Sunday, September 4, 2016

Progress on the hillside, part 5


Harebell has been blooming all summer

As I mentioned last time, I didn't expect to do more work on this area until fall - but I've anticipated fall by a few weeks.

After a hot dry August, the poppies and other wildflowers growing across the bottom of the hill were done, so I decided to go ahead and dig them all up. This bottom strip had mulch and other organic material piled up, but I had to dig under it to remove the old landscape fabric. Now it seems so flattened, but the hillside is back to it's normal gradual slope at the bottom leading into very steep at the top. I did this work last week before the rains, so I was coated in dust!

Looking northwest

Looking southwest

I planted three new coneflowers, two echinacea purpurea 'Pow Wow Wild Berry' and one echinacea 'Double Scoop Cranberry'. The sale section at local hardware stores is nice late in the summer!

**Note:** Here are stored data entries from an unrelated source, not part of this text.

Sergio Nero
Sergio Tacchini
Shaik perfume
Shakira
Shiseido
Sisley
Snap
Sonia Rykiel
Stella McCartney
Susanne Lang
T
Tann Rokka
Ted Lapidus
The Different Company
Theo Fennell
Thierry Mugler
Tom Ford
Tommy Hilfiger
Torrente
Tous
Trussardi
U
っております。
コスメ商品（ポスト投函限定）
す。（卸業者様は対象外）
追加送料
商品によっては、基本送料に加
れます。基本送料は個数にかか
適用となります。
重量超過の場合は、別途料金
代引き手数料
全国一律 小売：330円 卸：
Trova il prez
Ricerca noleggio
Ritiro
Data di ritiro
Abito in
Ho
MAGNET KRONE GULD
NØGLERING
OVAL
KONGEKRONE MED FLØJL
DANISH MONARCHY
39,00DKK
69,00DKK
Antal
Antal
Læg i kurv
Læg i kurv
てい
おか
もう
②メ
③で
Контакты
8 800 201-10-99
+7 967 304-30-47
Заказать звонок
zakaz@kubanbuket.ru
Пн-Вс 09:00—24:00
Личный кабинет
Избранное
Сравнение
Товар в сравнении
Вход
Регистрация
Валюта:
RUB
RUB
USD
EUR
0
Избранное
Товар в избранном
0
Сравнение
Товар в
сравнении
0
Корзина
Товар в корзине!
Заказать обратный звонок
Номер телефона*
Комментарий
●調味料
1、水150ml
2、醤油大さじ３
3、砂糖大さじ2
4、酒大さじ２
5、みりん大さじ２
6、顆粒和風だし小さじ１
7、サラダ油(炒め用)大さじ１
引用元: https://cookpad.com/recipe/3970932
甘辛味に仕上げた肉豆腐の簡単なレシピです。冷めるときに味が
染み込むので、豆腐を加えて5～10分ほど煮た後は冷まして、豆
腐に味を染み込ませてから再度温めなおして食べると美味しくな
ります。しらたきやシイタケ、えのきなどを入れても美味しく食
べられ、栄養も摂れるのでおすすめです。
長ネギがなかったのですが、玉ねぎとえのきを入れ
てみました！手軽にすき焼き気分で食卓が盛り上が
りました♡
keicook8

Pow Wow Wild Berry coneflower

Double Scoop Cranberry coneflower

I also moved two penstemon that were below the hot lips salvia, one is a Rocky Mountain, the other was the unknown variety. They were getting buried under the lupine, which has grown much larger than I expected (and is now suffering from powdery mildew, but I think that's fairly normal for lupine here).
Enthusiastic lupine, done blooming now

That leaves a lot of bare ground, but I'm waiting until I can get more meadow plants to see how far up the slope I want to plant them. I've been growing Oregon stonecrop offshoots in pots so some of those will end up here too.

Everything else is growing well and the raspberries have gone crazy, I'm picking a lot more than I expected for the first summer. They need wires, but first I have to drill holes for the fence posts. No pictures of the raspberries, apparently I forgot to take any on that side of the hill.

Red satin coreopsis

Thrift

Yarrow, reblooming

Hot lips salvia has bloomed all summer

Oregon stonecrop and wild strawberries

I like how the rock stream is turning out, need to plant the lower section and then I want to extend it across the flat below the slope as plants instead of rocks. Maybe a stream of native lupines growing across the meadow that I'm working on plating down there (thus the plastic visible in some of these pictures).

Rock stream growing in
New section of rock stream to plant

The grapes above the slope are also growing wildly, they're providing quite a bit more shade than expected over the top of the slope. They'll be pruned more aggressively next year, and I have plans to re-do the grape trellis to move it slightly back from the slope.

Aggressive grapes visible on the right

Now I just need to keep the weeds under control until some of my plants get bigger!